■ **Excerpt provided**
......

Source code for bpl

"""
Python module to work with bounded power-law (BPL) distributed random variables.

This module contains a few basic functions that help analyse power-law
distributed random variables that can be either bounded only from below or
from both above and below. It provides the following functions:

1.  Generate random samples from power-law distributed random variables.
2.  Estimate a logarithimically binned histogram for a power-law
    distributed random variable.
3.  Estimate the probability density function and the cumulative
    distribution function for specified power-law exponent.

Introduction to BPL
-------------------

The probability density function (PDF) of a power-law variable is at best
bounded from below to avoid divergence of the density near zero. In this case,
the power-law distribution is defined on the support
:math:`(x_{min}, {\\infty})`.Moreover, some real-world systems may have a
power-law regime in which case the distribution is bounded from both above and
below, and will have the support :math:`(x_{min}, x_{max})`.

Assuming a continuous random variable distributed according to a power law
with exponent :math:`\\alpha > 1`, the PDFs for the two cases above are
estimated by following the steps in [1]_, using which the cumulative
distribution function (CDF) for the two cases are also easily estimated. The
functional forms of the PDFs and the CDFs are given below, and are also
implemented in this module as :py:func:`pdf` and :py:func:`cdf`.

In order to generate random samples for a power-law distributed random
variable, this module uses the inverse transform method [2]_ which relies on the
inverse function of the CDF of the random variable under consideration. The
inverse funcational form of the CDfs of the two power-law distribution types
considered here are also listed below. The random sampling routine is
implemented in :py:func:`sample`.

......

■ **Given data**
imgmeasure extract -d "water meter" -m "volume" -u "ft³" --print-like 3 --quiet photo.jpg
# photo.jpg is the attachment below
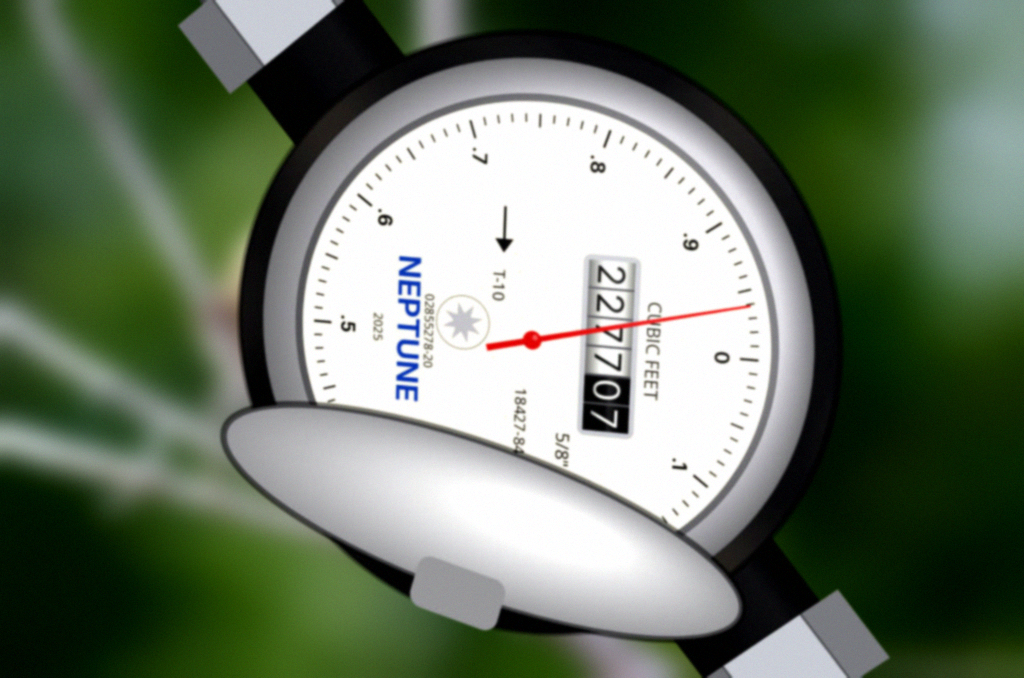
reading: 227706.96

......

■ **Job item**
In the bpl module description, rewrite the part between "Source code for" and "distributed random variable.", inclusive, changing "histogram" to "frequency table". Answer from the module description alone.

■ **Result for this exercise**
Source code for bpl

"""
Python module to work with bounded power-law (BPL) distributed random variables.

This module contains a few basic functions that help analyse power-law
distributed random variables that can be either bounded only from below or
from both above and below. It provides the following functions:

1.  Generate random samples from power-law distributed random variables.
2.  Estimate a logarithimically binned frequency table for a power-law
    distributed random variable.